Netflix’s playback speed feature—embedded into the platform’s interface in 2020—was marketed “in part as an attempt to serve those users who are hard of hearing or visually impaired.” Many who are hard of hearing or visually impaired benefit immensely from controlling the speed of audio descriptions and subtitles. For decades, blind students manually hacked phonographs in order to listen to their assigned homework faster. As it turns out, blind students wanted an “easy sonic font”—a flat vocal affect that allowed them efficiency and control over expressiveness and affect. In Alexander’s words, “the desire to speed through a show or a film should not be easily dismissed as sloppiness or laziness.” Speed-watching is not a productivity hack nor is it a lack of respect for art. Rather, it is an equalizer. 


That said, not all of Netflix’s intentions were about accessibility: Forbes reporter Matt Klien posits that with a playback feature, Netflix doesn’t need an increase in subscribers to have an increase in viewership metrics. In summary, “Same timespan each night, but more content watched.” Here, Alexander intervenes, explaining that features initially designed for people with disabilities “often end up serving a more general population of users. “Disability activism ha[s] long shaped mainstream media technologies,” said Alexander. She invited us to think about closed captioning, which took years of Deaf activism to realize and is now ubiquitous even though in 2010 Netflix fought (and lost to) the ADA when they didn’t want to provide closed captioning.

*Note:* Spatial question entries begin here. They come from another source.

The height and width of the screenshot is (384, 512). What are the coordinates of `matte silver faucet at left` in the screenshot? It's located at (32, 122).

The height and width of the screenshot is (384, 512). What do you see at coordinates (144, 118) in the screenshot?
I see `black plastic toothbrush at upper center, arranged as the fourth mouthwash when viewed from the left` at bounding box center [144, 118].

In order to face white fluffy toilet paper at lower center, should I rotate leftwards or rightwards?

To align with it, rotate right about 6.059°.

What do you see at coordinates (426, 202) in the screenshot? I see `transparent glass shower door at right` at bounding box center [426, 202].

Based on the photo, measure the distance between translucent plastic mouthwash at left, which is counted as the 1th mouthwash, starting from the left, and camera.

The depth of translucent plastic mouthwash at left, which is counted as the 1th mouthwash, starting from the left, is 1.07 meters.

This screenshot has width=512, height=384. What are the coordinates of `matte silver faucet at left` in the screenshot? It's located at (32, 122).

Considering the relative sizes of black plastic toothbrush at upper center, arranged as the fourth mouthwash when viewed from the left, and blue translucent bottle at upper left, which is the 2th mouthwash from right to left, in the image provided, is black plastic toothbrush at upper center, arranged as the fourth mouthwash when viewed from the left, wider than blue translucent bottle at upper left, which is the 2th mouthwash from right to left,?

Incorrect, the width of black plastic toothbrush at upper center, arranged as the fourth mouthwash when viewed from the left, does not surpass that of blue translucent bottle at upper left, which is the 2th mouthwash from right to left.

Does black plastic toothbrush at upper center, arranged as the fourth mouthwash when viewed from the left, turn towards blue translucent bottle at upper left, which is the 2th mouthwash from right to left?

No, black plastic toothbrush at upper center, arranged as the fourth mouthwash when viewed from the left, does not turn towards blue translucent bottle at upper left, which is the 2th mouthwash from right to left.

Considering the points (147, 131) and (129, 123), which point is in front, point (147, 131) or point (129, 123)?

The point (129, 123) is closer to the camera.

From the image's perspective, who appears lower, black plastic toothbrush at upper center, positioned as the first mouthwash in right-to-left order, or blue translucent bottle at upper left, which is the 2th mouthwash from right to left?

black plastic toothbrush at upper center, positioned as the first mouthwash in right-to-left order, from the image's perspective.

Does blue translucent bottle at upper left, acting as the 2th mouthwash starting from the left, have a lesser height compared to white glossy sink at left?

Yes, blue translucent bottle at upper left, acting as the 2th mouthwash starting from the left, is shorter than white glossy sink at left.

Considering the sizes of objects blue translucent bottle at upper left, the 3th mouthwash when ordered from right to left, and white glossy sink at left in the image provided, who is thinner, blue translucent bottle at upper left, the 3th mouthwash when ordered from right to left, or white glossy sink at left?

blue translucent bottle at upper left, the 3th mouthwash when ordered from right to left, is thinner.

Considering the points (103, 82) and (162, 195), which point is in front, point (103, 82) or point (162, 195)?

In order to challenge the pervasive readings of speed-watching as a “time hack,” Alexander turns to the Disability Studies notion of “crip time.” To think about speed-watching through the lens of cripping time, Alexander argues that the need for speed is not “a result of cognitive capitalism, but rather a coping mechanism in a world in which people with disabilities are forced to dedicate unmeasurable energy and time” in order to secure basic accommodations. Crip temporalities reject the idea that speeding things up leads to distraction by emphasizing pacing and calibration. 


To demonstrate this idea, Alexander provided a beautiful close reading of Carolyn Lazard’s CRIP TIME (2018). This short film is a long, very still shot of hands “slowly and methodically” filling up containers with meds. Alexander explains that though you could easily watch it at 2x or 3x the speed, the film’s “call for affective embodiment” and the way in which the film invokes the viewer’s “discomfort and boredom” would “remain unanswered.” The different speeds at which one watches CRIP TIME can raise different types of questions: Are you speed-watching because you’re too anxious or bored to consider what life with chronic illness is like? Are you too triggered by a routine you know too well? As Alexander concludes, “CRIP TIME does not force us to watch it in its intended speed, but it reveals a mostly unconscious decision-making process.” 


Though I certainly sped-watched “Incels” in a “time-hacking” way (yes, I mismanaged my morning routine), after Alexander’s talk, I’m certainly considering the ways in which speeding through this 35-minute video about incels changes it. The narration, the music, the images, the text—how do these aesthetic changes make me ask different questions?


Neta Alexander’s book, Interface Frictions, is forthcoming from Duke University Press.